* _Problem_: Since only the text is wanted, print every entry below exactly and omit the images.
------ Data for analysis ------
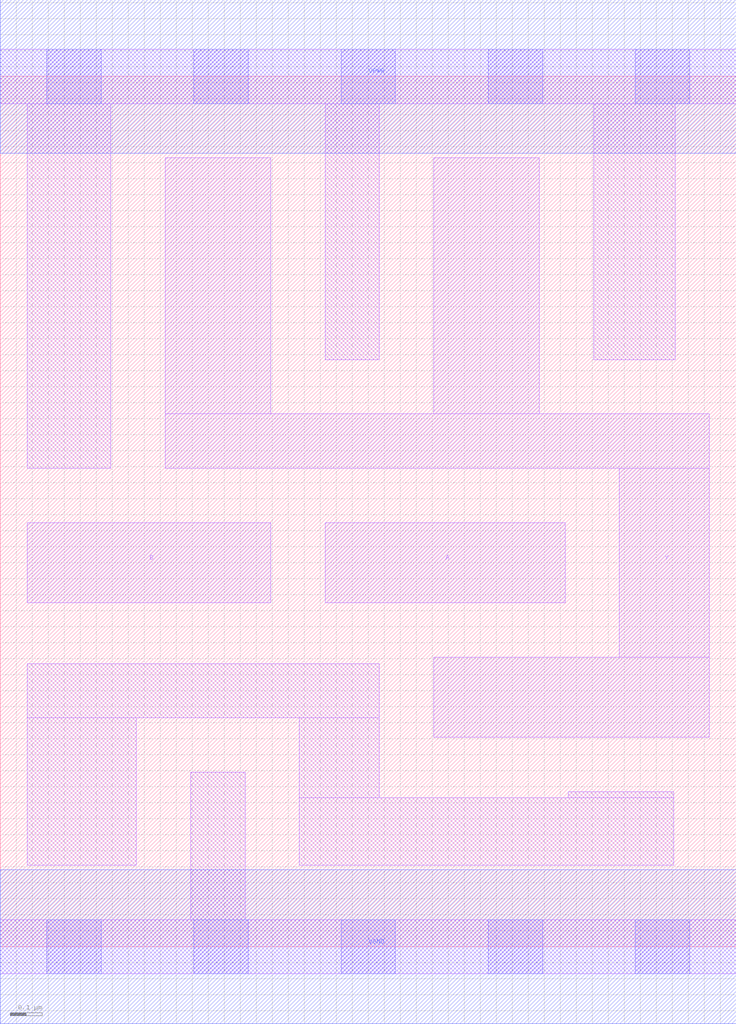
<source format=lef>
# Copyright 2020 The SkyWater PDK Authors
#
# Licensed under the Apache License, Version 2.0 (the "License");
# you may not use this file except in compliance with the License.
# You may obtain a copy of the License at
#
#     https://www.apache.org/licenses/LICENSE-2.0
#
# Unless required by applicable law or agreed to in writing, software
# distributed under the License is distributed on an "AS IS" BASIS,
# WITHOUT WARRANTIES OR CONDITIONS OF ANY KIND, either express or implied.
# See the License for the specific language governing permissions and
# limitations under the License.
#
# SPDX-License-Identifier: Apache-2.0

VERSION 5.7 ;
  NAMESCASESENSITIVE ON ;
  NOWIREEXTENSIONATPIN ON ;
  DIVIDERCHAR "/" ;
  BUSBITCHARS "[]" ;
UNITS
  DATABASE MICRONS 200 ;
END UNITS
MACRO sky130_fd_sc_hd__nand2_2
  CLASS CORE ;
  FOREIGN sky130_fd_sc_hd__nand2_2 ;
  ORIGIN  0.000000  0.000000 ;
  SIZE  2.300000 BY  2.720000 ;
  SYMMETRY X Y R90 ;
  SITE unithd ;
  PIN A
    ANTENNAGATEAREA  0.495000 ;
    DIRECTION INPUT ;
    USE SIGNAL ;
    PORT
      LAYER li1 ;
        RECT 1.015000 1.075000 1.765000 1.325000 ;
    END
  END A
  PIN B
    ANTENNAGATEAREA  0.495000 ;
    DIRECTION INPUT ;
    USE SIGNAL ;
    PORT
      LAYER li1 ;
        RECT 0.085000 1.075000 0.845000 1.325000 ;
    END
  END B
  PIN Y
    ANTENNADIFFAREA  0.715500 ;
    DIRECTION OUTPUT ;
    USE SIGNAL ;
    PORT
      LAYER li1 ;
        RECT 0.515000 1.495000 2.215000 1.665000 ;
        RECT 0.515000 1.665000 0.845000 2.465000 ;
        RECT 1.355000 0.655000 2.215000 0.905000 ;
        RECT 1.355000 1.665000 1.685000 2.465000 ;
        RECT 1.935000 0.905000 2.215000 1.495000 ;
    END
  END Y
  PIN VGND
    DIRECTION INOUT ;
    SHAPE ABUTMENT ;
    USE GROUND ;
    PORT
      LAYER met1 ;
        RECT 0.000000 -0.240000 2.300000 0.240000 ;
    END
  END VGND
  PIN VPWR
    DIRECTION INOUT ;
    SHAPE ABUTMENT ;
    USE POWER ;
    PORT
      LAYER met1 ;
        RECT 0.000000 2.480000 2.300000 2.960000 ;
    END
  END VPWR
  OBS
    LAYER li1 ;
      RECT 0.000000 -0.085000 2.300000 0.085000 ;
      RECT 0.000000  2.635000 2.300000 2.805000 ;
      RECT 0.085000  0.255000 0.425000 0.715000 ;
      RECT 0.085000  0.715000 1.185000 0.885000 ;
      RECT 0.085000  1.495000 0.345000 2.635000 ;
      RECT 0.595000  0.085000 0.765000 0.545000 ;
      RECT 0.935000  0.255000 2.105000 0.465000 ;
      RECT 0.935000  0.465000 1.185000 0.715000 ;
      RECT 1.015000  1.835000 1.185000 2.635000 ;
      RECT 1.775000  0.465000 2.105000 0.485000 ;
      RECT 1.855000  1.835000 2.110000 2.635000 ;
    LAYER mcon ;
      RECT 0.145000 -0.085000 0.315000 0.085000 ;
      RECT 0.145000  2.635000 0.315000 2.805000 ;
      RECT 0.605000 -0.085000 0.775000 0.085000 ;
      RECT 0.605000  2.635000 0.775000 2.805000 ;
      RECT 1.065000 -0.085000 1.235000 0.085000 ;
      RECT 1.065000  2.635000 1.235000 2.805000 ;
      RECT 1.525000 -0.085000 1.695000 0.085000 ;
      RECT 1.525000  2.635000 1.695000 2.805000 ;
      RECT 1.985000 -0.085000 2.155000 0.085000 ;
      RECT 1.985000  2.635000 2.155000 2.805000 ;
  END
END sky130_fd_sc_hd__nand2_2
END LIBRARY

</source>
------
* _Response to this exercise_:
<source format=lef>
# Copyright 2020 The SkyWater PDK Authors
#
# Licensed under the Apache License, Version 2.0 (the "License");
# you may not use this file except in compliance with the License.
# You may obtain a copy of the License at
#
#     https://www.apache.org/licenses/LICENSE-2.0
#
# Unless required by applicable law or agreed to in writing, software
# distributed under the License is distributed on an "AS IS" BASIS,
# WITHOUT WARRANTIES OR CONDITIONS OF ANY KIND, either express or implied.
# See the License for the specific language governing permissions and
# limitations under the License.
#
# SPDX-License-Identifier: Apache-2.0

VERSION 5.7 ;
  NAMESCASESENSITIVE ON ;
  NOWIREEXTENSIONATPIN ON ;
  DIVIDERCHAR "/" ;
  BUSBITCHARS "[]" ;
UNITS
  DATABASE MICRONS 200 ;
END UNITS
MACRO sky130_fd_sc_hd__nand2_2
  CLASS CORE ;
  FOREIGN sky130_fd_sc_hd__nand2_2 ;
  ORIGIN  0.000000  0.000000 ;
  SIZE  2.300000 BY  2.720000 ;
  SYMMETRY X Y R90 ;
  SITE unithd ;
  PIN A
    ANTENNAGATEAREA  0.495000 ;
    DIRECTION INPUT ;
    USE SIGNAL ;
    PORT
      LAYER li1 ;
        RECT 1.015000 1.075000 1.765000 1.325000 ;
    END
  END A
  PIN B
    ANTENNAGATEAREA  0.495000 ;
    DIRECTION INPUT ;
    USE SIGNAL ;
    PORT
      LAYER li1 ;
        RECT 0.085000 1.075000 0.845000 1.325000 ;
    END
  END B
  PIN Y
    ANTENNADIFFAREA  0.715500 ;
    DIRECTION OUTPUT ;
    USE SIGNAL ;
    PORT
      LAYER li1 ;
        RECT 0.515000 1.495000 2.215000 1.665000 ;
        RECT 0.515000 1.665000 0.845000 2.465000 ;
        RECT 1.355000 0.655000 2.215000 0.905000 ;
        RECT 1.355000 1.665000 1.685000 2.465000 ;
        RECT 1.935000 0.905000 2.215000 1.495000 ;
    END
  END Y
  PIN VGND
    DIRECTION INOUT ;
    SHAPE ABUTMENT ;
    USE GROUND ;
    PORT
      LAYER met1 ;
        RECT 0.000000 -0.240000 2.300000 0.240000 ;
    END
  END VGND
  PIN VPWR
    DIRECTION INOUT ;
    SHAPE ABUTMENT ;
    USE POWER ;
    PORT
      LAYER met1 ;
        RECT 0.000000 2.480000 2.300000 2.960000 ;
    END
  END VPWR
  OBS
    LAYER li1 ;
      RECT 0.000000 -0.085000 2.300000 0.085000 ;
      RECT 0.000000  2.635000 2.300000 2.805000 ;
      RECT 0.085000  0.255000 0.425000 0.715000 ;
      RECT 0.085000  0.715000 1.185000 0.885000 ;
      RECT 0.085000  1.495000 0.345000 2.635000 ;
      RECT 0.595000  0.085000 0.765000 0.545000 ;
      RECT 0.935000  0.255000 2.105000 0.465000 ;
      RECT 0.935000  0.465000 1.185000 0.715000 ;
      RECT 1.015000  1.835000 1.185000 2.635000 ;
      RECT 1.775000  0.465000 2.105000 0.485000 ;
      RECT 1.855000  1.835000 2.110000 2.635000 ;
    LAYER mcon ;
      RECT 0.145000 -0.085000 0.315000 0.085000 ;
      RECT 0.145000  2.635000 0.315000 2.805000 ;
      RECT 0.605000 -0.085000 0.775000 0.085000 ;
      RECT 0.605000  2.635000 0.775000 2.805000 ;
      RECT 1.065000 -0.085000 1.235000 0.085000 ;
      RECT 1.065000  2.635000 1.235000 2.805000 ;
      RECT 1.525000 -0.085000 1.695000 0.085000 ;
      RECT 1.525000  2.635000 1.695000 2.805000 ;
      RECT 1.985000 -0.085000 2.155000 0.085000 ;
      RECT 1.985000  2.635000 2.155000 2.805000 ;
  END
END sky130_fd_sc_hd__nand2_2
END LIBRARY

</source>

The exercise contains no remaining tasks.